Before his subsequent admission, the web was filled with speculation about the potential vulnerability of Twitter – including this piece from The Huffington Post. Robert Graham, the CEO of the cyber security firm Errata Security, listed multiple ways users could lose control of their Twitter accounts. He told The Huffington Post that Twitter is “pretty vulnerable.”
Is the smartphone killing the PC?
The Guardian had an interesting story on how the smartphone is killing the PC. The smartphones in our pockets are far more powerful than the desktop computers we dreamed of in the 1980s. This year, they are outselling PCs – and soon they could replace our wallets, as well.
PCs had always sold far more than smartphones (which only date back to 2003 or so). In the first three months of 2010, 85m PCs were sold worldwide, compared with 55m smartphones. Optimistic analysts forecast that the crossover might happen in 2012. Instead, by the last three months of 2010, 94m PCs were sold – and 100m smartphones.
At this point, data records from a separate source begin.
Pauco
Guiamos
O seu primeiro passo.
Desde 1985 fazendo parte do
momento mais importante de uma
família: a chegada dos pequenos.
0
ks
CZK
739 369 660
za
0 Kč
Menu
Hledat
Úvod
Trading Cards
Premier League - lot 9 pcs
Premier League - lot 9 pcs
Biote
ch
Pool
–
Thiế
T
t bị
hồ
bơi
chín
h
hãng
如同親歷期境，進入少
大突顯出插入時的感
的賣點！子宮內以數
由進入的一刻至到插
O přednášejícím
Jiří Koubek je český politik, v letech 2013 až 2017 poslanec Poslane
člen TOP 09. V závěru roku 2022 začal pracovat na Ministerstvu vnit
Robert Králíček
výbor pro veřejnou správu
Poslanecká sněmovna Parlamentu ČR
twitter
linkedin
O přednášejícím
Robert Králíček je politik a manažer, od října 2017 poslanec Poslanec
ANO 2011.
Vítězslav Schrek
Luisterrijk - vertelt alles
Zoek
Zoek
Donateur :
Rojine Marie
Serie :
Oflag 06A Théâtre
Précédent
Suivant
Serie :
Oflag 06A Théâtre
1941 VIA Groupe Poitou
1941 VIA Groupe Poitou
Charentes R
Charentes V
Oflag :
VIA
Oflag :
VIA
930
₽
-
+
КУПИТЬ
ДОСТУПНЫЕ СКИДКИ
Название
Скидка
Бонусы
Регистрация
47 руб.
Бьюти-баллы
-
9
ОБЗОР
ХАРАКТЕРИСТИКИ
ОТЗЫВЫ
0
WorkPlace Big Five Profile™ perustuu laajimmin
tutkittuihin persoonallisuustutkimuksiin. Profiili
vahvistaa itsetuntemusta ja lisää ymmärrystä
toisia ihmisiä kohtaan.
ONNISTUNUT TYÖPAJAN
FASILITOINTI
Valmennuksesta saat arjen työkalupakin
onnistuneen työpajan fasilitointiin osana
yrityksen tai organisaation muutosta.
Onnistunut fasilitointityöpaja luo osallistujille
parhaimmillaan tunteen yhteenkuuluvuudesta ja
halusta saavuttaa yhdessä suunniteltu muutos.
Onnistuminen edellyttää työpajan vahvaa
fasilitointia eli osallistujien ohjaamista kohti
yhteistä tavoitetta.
Analysts believe this trend will never reverse. (It continued in the first quarter of this year: 82m PCs, 100m smartphones.)
“Smartphones will keep growing in sales approaching the billion-plus levels of total handset sales before this decade is done,” says Tomi Ahonen, a former Nokia executive who now has his own mobile industry consultancy. “The trend of PC sales is stagnant, or at best modest growth, selling around 300m per year.”